* **Texto extraído**:
Aqui vai uma questão: imagine que, por 75.000€ (aproximadamente 15.000 USD), pudesse adquirir um robô para ajudar nas tarefas rotineiras da sua casa. A condição, além do preço, é que, para 80% dessas tarefas, o treino em IA do robô não seria suficiente para que este atuasse sozinho. Em vez disso, seria auxiliado por um assistente remoto nas Filipinas, que o ajudaria a navegar pela sua casa, limpar a mesa ou arrumar as compras. Compraria um?
Esta é a questão central da minha reportagem para a revista, sobre se confiaríamos o suficiente em robôs humanoides para os receber nos nossos espaços mais privados. E, mais importante, como isto se relaciona com uma estrutura laboral assimétrica, na qual trabalhadores de países de baixo rendimento realizam tarefas físicas nas nossas casas por meio de interfaces robóticas. Na matéria, escrevi sobre a empresa de robótica Prosper e o seu grande esforço — que inclui designers da Pixar e mordomos profissionais — para projetar um robô doméstico fiável chamado Alfie. É uma jornada e tanto. Leia a reportagem completa aqui.
A matéria também levanta uma questão maior: quão profunda poderá ser a mudança nas dinâmicas de trabalho trazida pela robótica nos próximos anos.
Durante décadas, robôs tiveram sucesso em linhas de montagem e noutros ambientes relativamente previsíveis. Nos últimos anos, no entanto, a IA permitiu que aprendessem novas tarefas rapidamente, ampliando as suas aplicações para cenários mais complexos, como a separação de encomendas em armazéns. Agora, um número crescente de empresas bem financiadas está a apostar numa mudança ainda mais revolucionária.
Empresas como a Prosper acreditam que não precisam de construir um robô perfeito, capaz de fazer tudo sozinho. Em vez disso, podem criar um robô “suficientemente bom”, mas que receba ajuda de operadores remotos, localizados em qualquer parte do mundo. Se esta abordagem funcionar, espera-se que os robôs possam assumir trabalhos que antes seriam impensáveis para automação, como o de camareiras em hotéis, cuidadores hospitalares ou ajudantes domésticos. “Quase qualquer trabalho físico em ambientes interiores” está no radar, afirmou Shariq Hashme, fundador e CEO da Prosper.

* **Material fornecido**:
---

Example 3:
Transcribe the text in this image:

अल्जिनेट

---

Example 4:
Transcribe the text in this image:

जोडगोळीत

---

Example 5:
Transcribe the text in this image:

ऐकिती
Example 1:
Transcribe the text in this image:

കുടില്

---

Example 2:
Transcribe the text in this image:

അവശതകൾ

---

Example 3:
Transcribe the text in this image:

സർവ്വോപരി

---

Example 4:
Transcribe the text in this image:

* **Tarefas a realizar**:
1. Que nome tem o robô doméstico que a Prosper está a projetar, segundo o texto sobre robôs domésticos?
2. Cite o trecho do texto sobre robôs domésticos desde "Empresas como a" até "CEO da Prosper.".
As entradas não são usadas neste trabalho.

* **Soluções das tarefas**:
1. O robô chama-se Alfie.

2.
Empresas como a Prosper acreditam que não precisam de construir um robô perfeito, capaz de fazer tudo sozinho. Em vez disso, podem criar um robô “suficientemente bom”, mas que receba ajuda de operadores remotos, localizados em qualquer parte do mundo. Se esta abordagem funcionar, espera-se que os robôs possam assumir trabalhos que antes seriam impensáveis para automação, como o de camareiras em hotéis, cuidadores hospitalares ou ajudantes domésticos. “Quase qualquer trabalho físico em ambientes interiores” está no radar, afirmou Shariq Hashme, fundador e CEO da Prosper.